__PROMPT 1__:
In the CTM burst structure passage, what is transmitted at the beginning of each burst?
__PROMPT 2__:
Quote the CTM burst structure passage, starting at the words "8.2.3 CTM burst" and ending after "of two bits.".
***** DOCUMENT PASSAGE *****
8.2.3 CTM burst structure
26.2263GPPCellular text telephone modemGeneral descriptionRelease 17TS
For the CTM signals, a synchronous transmission is used, which is organized in bursts. A burst is initiated as soon as there are bits available coming from the block "UTF‑8 character encoding". At the beginning of each burst a preamble is transmitted, which can be used at the receiving side for the synchronization of the deinterleaver and the error correction. Each burst is kept active as long as the block "Mute + AddResyncInfo" is able to transmit bits to the interleaver. During the whole burst, the synchronism is kept, i.e. the bits are transmitted at a fixed rate of 400 bit/s, according to a duration of 5 ms per pair of two bits.
***** RAW DATA *****
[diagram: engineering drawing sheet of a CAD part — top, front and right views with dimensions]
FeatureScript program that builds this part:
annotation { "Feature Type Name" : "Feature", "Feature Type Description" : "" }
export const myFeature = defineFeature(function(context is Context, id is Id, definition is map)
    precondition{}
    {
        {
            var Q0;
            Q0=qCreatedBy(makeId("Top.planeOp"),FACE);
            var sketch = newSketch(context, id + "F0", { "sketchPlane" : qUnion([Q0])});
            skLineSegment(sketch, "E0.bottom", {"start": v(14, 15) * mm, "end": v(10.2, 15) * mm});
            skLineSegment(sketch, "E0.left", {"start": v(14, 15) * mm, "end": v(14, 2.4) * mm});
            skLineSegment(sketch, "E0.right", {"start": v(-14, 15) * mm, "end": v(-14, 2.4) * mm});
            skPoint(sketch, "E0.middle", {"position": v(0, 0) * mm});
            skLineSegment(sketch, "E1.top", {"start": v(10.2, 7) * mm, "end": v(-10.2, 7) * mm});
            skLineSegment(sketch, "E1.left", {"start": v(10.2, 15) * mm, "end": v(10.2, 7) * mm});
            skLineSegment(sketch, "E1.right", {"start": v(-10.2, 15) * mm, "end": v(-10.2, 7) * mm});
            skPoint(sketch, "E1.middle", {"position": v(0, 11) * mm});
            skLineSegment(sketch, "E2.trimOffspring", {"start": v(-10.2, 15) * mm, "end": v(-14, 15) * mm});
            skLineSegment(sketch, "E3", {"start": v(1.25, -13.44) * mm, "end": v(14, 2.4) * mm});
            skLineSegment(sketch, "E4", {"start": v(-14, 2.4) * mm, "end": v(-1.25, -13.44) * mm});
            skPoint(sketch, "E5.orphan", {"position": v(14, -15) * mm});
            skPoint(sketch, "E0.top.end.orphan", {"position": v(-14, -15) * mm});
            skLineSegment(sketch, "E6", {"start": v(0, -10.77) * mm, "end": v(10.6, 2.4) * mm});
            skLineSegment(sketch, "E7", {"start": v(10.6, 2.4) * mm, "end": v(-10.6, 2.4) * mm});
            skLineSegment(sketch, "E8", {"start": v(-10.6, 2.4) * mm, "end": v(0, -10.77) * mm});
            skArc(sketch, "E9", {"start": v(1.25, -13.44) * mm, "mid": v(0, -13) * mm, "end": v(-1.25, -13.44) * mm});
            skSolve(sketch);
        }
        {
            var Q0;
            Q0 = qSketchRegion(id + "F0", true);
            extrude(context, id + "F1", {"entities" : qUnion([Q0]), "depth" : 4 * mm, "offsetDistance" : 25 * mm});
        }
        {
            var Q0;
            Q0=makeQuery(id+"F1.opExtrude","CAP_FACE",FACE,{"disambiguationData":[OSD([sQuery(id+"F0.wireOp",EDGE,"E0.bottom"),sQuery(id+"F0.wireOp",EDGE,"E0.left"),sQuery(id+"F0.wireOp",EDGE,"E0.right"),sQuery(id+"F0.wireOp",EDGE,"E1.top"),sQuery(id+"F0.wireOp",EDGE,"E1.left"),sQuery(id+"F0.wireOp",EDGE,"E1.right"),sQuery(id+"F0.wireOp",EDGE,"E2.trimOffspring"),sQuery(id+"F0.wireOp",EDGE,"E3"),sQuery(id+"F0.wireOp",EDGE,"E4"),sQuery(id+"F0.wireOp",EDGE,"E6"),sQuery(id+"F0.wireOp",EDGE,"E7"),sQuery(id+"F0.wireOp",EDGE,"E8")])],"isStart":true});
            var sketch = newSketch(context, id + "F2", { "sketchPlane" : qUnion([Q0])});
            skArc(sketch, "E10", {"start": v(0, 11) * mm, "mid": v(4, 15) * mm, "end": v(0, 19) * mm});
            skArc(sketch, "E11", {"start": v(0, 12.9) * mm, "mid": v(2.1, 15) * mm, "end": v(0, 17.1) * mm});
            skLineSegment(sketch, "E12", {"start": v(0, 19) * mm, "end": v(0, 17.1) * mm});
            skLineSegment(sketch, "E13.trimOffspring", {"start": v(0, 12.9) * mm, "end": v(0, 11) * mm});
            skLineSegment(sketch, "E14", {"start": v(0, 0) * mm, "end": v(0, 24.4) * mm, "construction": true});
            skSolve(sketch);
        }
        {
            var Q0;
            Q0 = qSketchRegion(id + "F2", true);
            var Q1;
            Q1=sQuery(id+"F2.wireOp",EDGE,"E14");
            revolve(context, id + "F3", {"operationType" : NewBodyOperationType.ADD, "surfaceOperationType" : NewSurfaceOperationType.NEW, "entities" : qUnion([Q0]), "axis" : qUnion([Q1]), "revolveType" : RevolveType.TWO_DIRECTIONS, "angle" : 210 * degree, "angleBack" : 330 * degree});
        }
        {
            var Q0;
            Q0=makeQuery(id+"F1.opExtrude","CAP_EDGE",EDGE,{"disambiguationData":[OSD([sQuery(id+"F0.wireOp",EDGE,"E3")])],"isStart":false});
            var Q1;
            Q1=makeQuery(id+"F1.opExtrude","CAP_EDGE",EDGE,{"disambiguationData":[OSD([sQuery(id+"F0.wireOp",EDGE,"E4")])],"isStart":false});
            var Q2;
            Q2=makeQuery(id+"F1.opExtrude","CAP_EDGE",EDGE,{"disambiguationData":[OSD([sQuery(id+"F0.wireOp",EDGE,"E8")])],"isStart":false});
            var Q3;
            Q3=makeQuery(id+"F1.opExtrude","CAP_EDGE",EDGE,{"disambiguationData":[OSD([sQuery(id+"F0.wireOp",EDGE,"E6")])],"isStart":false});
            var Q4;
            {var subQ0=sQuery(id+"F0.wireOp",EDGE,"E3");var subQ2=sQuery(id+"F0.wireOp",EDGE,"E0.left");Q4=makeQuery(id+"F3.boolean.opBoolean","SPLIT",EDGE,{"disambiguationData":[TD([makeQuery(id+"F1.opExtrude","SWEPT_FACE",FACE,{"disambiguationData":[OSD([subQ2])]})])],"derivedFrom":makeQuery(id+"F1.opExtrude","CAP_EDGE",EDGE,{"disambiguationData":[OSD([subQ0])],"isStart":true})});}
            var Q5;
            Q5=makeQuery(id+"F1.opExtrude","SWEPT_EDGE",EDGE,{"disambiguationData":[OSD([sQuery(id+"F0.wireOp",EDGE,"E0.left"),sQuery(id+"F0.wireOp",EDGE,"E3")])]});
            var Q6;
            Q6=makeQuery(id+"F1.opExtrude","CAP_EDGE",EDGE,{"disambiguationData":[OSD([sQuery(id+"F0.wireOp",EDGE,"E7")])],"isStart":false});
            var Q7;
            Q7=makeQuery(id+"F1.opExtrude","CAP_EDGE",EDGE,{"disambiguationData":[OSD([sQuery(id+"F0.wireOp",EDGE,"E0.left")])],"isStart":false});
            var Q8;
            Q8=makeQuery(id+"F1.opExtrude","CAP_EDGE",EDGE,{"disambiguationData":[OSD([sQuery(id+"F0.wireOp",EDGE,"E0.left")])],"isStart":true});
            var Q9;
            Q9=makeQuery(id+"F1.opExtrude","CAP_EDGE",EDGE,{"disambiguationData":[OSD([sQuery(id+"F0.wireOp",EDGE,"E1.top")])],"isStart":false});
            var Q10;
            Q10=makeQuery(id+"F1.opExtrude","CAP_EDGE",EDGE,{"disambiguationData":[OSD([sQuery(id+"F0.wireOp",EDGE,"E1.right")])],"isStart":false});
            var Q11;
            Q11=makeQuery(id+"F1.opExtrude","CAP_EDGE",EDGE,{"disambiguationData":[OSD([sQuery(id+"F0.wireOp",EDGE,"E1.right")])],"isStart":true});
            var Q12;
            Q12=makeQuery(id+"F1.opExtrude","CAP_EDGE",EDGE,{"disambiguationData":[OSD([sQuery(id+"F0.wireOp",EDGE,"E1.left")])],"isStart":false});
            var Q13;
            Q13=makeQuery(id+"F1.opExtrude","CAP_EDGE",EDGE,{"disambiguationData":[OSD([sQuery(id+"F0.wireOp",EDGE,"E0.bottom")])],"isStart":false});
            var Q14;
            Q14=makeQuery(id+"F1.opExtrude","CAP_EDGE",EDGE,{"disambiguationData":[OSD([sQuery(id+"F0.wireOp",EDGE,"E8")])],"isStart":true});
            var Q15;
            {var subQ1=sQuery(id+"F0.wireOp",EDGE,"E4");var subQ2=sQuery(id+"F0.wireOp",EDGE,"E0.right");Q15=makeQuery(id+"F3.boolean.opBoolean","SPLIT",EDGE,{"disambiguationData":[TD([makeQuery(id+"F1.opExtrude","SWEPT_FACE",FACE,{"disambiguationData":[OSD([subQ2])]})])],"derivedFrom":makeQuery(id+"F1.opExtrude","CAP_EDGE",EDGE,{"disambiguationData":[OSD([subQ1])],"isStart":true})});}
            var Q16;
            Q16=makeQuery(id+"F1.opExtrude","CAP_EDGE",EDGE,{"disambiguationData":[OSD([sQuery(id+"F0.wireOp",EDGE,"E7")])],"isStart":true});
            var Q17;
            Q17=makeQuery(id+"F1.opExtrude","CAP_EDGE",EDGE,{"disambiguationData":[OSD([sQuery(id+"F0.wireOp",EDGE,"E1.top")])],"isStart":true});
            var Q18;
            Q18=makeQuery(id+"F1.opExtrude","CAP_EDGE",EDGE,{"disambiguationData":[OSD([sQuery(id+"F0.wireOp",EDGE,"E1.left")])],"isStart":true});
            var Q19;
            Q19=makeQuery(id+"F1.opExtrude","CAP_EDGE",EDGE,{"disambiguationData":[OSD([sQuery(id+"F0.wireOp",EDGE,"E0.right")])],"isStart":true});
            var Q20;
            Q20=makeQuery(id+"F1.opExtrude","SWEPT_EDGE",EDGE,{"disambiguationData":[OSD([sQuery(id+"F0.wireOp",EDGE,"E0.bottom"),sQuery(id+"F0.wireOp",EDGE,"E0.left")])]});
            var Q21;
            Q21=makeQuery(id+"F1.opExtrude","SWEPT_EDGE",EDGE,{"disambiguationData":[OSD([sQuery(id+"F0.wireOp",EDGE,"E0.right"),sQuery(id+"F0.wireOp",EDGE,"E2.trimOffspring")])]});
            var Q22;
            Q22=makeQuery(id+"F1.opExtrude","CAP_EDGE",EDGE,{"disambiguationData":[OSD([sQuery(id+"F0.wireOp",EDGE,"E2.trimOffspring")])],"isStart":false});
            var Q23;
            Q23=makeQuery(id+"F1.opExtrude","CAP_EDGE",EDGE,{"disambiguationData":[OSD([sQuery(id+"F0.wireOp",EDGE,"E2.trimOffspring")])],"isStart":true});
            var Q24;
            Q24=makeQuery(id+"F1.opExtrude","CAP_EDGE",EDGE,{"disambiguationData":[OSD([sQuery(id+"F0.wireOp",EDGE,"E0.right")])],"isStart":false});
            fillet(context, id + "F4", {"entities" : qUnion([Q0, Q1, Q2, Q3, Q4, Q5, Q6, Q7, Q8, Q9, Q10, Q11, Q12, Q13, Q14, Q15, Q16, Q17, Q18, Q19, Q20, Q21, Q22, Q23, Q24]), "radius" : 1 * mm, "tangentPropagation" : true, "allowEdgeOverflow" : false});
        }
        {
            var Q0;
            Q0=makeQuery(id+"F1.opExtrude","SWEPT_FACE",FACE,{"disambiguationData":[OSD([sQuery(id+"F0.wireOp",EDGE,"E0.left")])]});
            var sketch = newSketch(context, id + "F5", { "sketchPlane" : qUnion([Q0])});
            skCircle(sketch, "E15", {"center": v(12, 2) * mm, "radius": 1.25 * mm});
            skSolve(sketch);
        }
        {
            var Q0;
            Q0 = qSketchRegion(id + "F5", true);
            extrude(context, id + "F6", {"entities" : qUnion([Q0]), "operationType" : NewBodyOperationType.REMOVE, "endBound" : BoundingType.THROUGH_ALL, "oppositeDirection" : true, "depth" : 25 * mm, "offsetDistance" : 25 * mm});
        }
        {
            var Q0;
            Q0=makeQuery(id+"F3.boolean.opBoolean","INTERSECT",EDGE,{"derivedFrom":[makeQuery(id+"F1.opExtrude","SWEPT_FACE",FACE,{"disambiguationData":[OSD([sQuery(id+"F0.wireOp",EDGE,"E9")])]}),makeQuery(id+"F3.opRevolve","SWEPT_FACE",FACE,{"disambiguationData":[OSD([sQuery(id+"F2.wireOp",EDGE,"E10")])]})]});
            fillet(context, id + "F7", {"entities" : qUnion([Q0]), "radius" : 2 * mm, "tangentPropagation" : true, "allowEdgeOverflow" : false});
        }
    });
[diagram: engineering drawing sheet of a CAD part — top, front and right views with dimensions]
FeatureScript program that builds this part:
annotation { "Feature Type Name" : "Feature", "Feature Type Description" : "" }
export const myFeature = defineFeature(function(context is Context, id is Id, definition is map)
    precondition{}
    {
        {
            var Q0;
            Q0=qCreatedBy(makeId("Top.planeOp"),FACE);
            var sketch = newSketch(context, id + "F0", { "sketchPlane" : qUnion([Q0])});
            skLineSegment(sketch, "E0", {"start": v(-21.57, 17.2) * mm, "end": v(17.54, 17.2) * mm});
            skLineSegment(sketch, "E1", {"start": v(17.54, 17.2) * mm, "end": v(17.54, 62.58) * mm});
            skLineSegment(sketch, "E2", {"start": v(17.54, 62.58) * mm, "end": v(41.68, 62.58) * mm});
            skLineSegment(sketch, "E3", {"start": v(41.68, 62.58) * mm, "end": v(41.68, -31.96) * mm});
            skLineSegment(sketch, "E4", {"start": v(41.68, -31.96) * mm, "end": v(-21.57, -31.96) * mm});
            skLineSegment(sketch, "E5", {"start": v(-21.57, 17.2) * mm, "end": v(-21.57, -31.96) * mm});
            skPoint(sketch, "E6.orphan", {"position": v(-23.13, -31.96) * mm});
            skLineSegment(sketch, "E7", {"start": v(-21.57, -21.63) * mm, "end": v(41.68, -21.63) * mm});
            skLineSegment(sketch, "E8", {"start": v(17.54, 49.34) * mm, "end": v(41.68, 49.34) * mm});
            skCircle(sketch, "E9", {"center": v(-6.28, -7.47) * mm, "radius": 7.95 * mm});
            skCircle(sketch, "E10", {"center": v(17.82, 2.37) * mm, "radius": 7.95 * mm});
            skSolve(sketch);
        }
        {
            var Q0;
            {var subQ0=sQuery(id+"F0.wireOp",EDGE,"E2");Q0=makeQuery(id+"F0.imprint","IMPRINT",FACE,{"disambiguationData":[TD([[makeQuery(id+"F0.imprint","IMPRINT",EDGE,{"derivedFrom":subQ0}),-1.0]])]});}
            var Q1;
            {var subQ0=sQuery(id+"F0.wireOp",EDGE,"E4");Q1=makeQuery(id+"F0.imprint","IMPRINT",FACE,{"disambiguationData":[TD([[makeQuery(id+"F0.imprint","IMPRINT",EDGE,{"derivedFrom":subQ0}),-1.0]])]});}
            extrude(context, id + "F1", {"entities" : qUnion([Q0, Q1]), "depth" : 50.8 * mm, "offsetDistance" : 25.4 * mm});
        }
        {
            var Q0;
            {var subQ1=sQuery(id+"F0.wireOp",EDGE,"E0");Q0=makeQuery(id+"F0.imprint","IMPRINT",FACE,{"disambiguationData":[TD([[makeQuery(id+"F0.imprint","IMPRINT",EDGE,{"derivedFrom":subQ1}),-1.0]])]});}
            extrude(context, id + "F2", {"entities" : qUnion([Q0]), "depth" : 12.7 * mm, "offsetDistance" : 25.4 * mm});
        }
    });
*****
__WRITTEN SOLUTION 1__:
A preamble.

__WRITTEN SOLUTION 2__:
8.2.3 CTM burst structure
26.2263GPPCellular text telephone modemGeneral descriptionRelease 17TS
For the CTM signals, a synchronous transmission is used, which is organized in bursts. A burst is initiated as soon as there are bits available coming from the block "UTF‑8 character encoding". At the beginning of each burst a preamble is transmitted, which can be used at the receiving side for the synchronization of the deinterleaver and the error correction. Each burst is kept active as long as the block "Mute + AddResyncInfo" is able to transmit bits to the interleaver. During the whole burst, the synchronism is kept, i.e. the bits are transmitted at a fixed rate of 400 bit/s, according to a duration of 5 ms per pair of two bits.